Photons' ability to travel along a wire is well-known among photonics scientists. Professor Ben Eggleton of Sydney University's CUDOS research group explained that photons can be guided along a metallic wire in the form of plasmons (surface plasmon polaritons).
The light is coupled to the electron, and its path will therefore follow the path of the nanowire, professor Eggleton said.)
To get the image of the standing wave, the EPFL researchers fired a stream of electrons from an electron microscope. Where the electrons interacted with the standing wave, it either added quanta of energy to the electrons (speeding them up, as the release says), or took energy away (slowing them down). That change in energy provided the information that let the researchers image the light's wave-like nature.
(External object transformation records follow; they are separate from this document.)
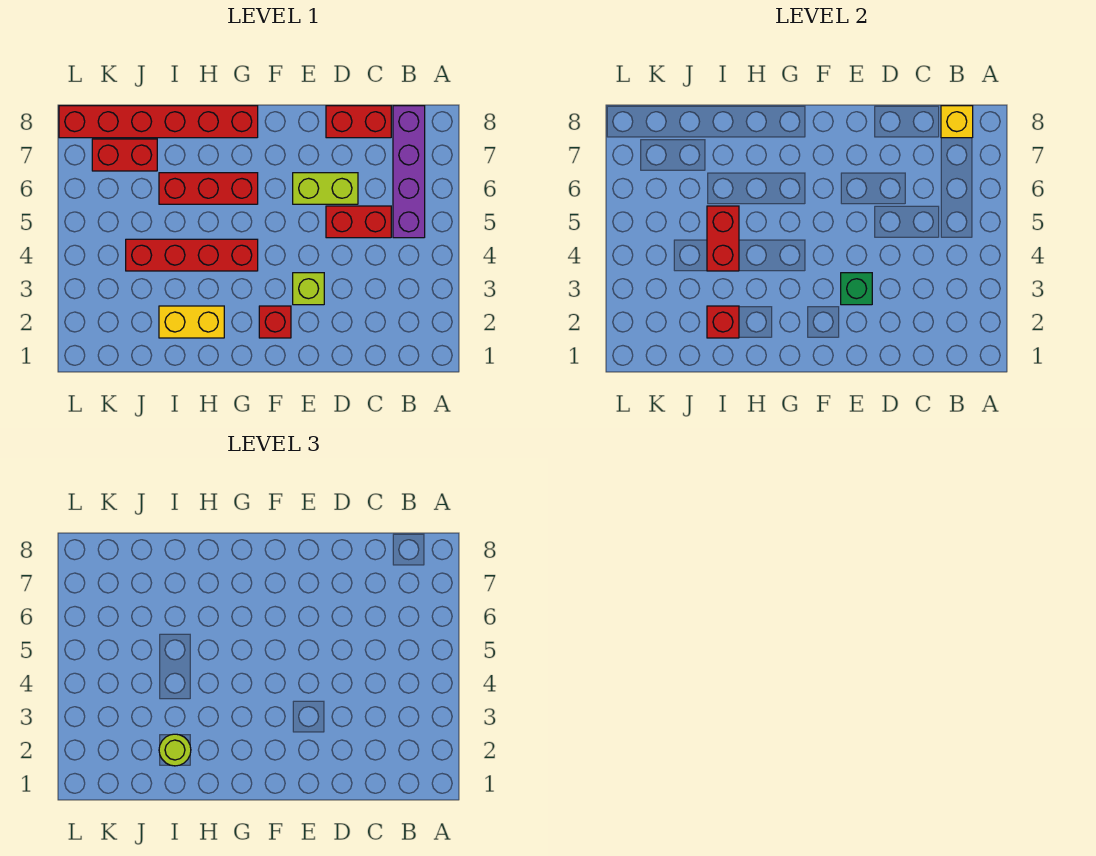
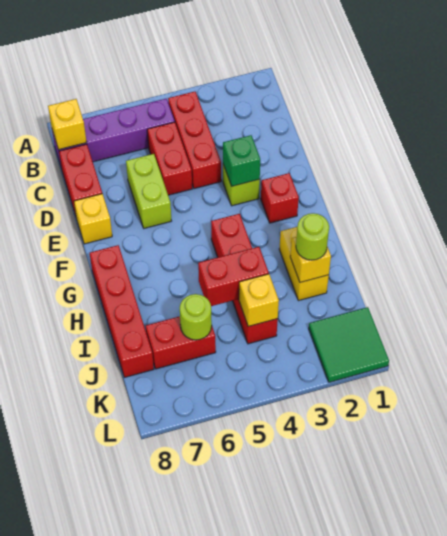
none -> yellow brick E8 level 1
red brick G6:I6 level 1 -> red brick B4:D4 level 1
red brick G8:L8 level 1 -> red brick G8:J8 level 1
red brick I2 level 2 -> yellow brick I2 level 2
none -> yellow brick J4 level 2
none -> lime round brick J6 level 2
red brick J7:K7 level 1 -> red brick J6:J7 level 1
none -> green tile K1:L2 level 1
The same information the light imparted to the electrons also demonstrated its particle aspect.
The electrons' change in speed was, as quantum theory predicts, an exchange of quanta of energy – demonstrating that the “waves” of light on the nanowire were acting as particles and waves at the same time.
Note that while the dual nature of light has been predicted for more than a hundred years, every experiment so far conceived shows either that:
- Light is a wave – as any double-slit experiment shows; or
- Light is a quantum particle – the 1905 theory for the photo-electric effect, for which Einstein won the 1921 Nobel Prize.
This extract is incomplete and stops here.